Bringing up Baby does a fantastic job at mocking traditional romantic dynamics by continuously turning the tables. The relationship that is trying to be saved through an important shared sense of responsibility is not between the betrothed, rather between David and his stalker. Moreover, rather than the man indelicately running after the woman, it is Susan who continuously imposes her presence on her reluctant conquest. The emasculating situationship between the two main characters reaches a climax as their traditional roles appear once and for all officially reversed through David’s unintentional cross-dressing. When asked about the robe, David has an anger burst that leads him to deliver possibly the most famous line from this film: “Because I just went gay, all of a sudden.”. This line was improvised by actor Cary Grant and has been debated as being one of the first times, if not the first time, that the word ‘gay’ was used in a homosexual context onscreen. The film constantly challenges traditional gender norms, successfully questioning the roles that men and women have to strictly fulfill.
If we make an effort to turn a blind eye towards what is clearly an attempt to abduct David and its indisputable problematic connotations, as an audience we are able to appreciate the total descent into chaos that makes this film so unique and, to this day, a great watch.
This screwball comedy maintains a certain standard of comedy throughout the 102 minutes of its running time, as the fast-paced conversations that take place between characters end in unexpected, dry and witty punchlines. An example of this can be found in Susan’s comment “You’ve just had a bad day, that’s all.” and David’s quick response “That’s a masterpiece of understatement.”. As the articulate vocabulary and fast pace of the dialogue already triggers giggles within the audience, the humorous nature of the film is enhanced by the absurd nature of most of the obstacles faced by David on his journey to get back to his fiancee. Some instances worth mentioning include the dog burying the prescious dinosaur bone, Susan hiding David’s clothes, causing his subsequent cross-dressing, and the ripping of Susan’s dress. However, the most absurd element of the movie is, without doubt, the leopard. Rumor has it that Baby not only constituted an impediment for David’s character, but also for the actor himself. Cary Grant was apparently “terrified” of the leopard, constituting many difficulties during filming.

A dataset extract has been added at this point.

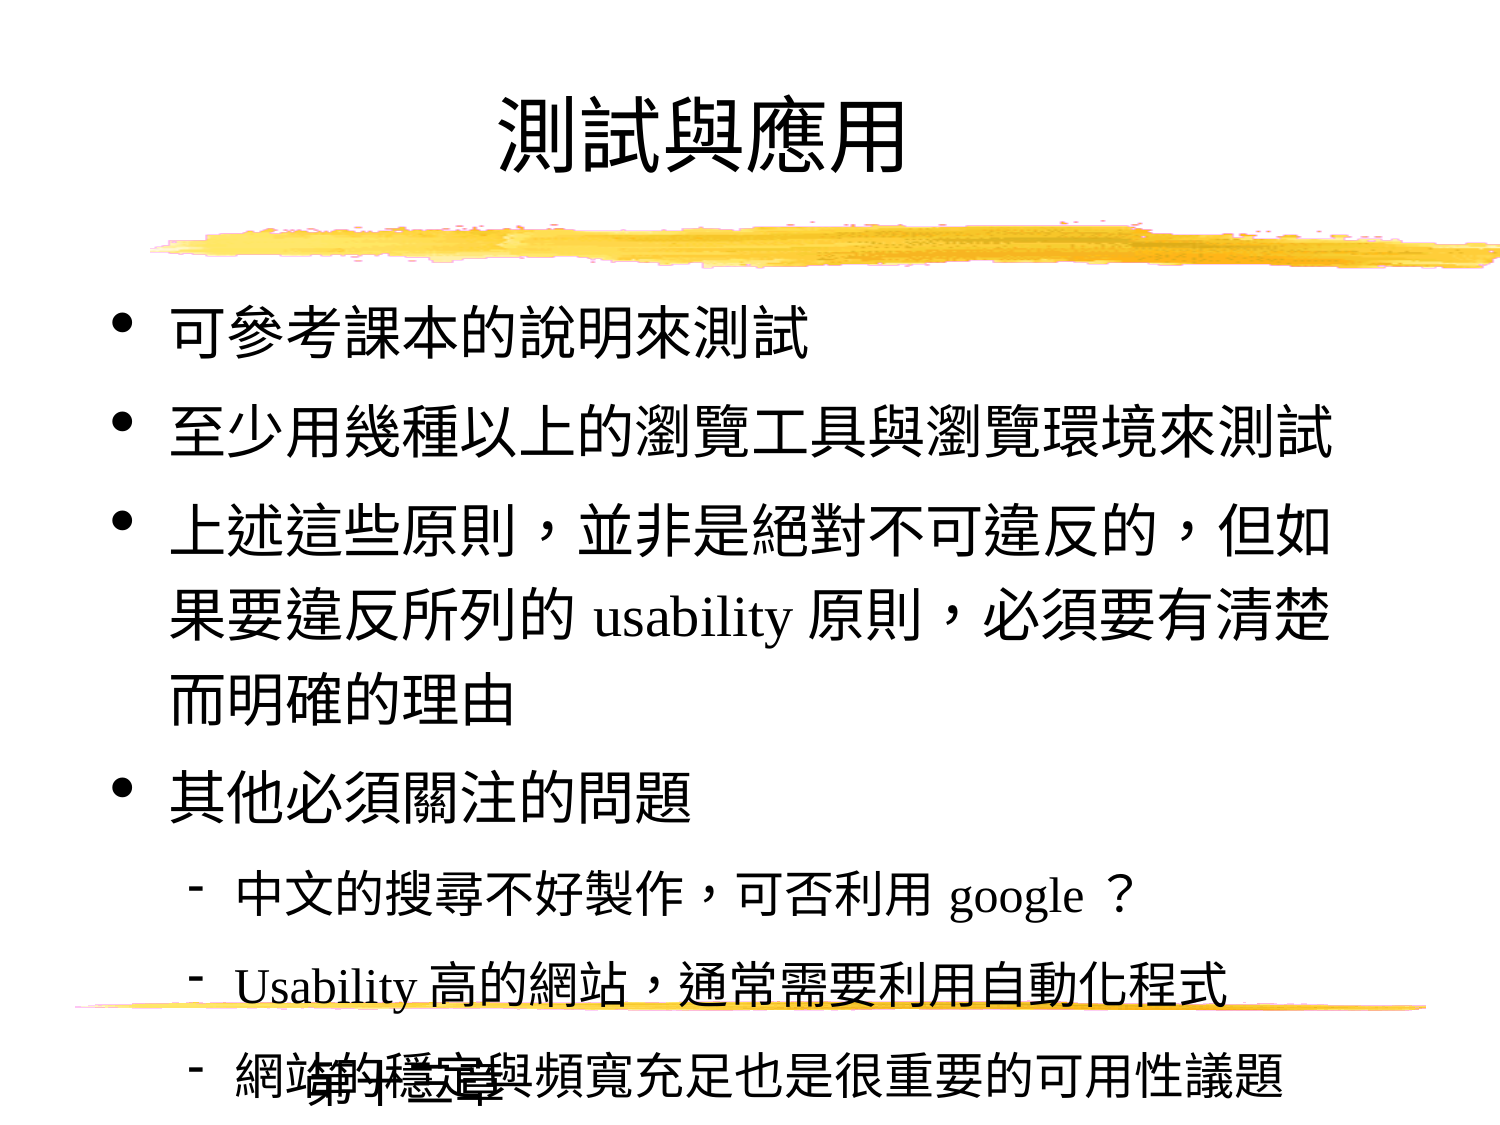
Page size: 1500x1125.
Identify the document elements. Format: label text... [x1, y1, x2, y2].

However, this is thoroughly made up for by Katharine Hepburn’s onscreen chemistry with Baby. The actor reportedly enjoyed working with the leopard and was not bothered by the carnivorous nature of the animal. This ultimately appears through the scene that introduces audiences to Baby, as we see Katharine Hepburn comfortably stroking the leopard that gently rubs his body against her leg. Despite the complications due to Cary Grant’s fear, which influenced the amount of scenes he was able to film with the leopard, the animal gains a central role within the film’s plot and is cleverly used as a form of comedic relief time and again.
Returning now back to the initial question, does Baby manage to save this yet to be love story? Despite the association made between the leopard and a baby conceived in order to save a decadent marriage, Baby furthers itself from this affiliation as the film goes on. A human baby is known to create certain complications within a couple’s sex life, whilst felines share a great deal of symbolism with sexual appetite. This surfaces throughout the film as, through Baby, Susan is able to awaken desire and excitement in David’s otherwise, quite frankly, boring life. It is because of this passion that David ultimately chooses Susan over his fiancee, giving Bringing up Baby the awaited happy ending. So, ultimately, don’t try and save your marriage through a baby, but maybe try adopting a leopard.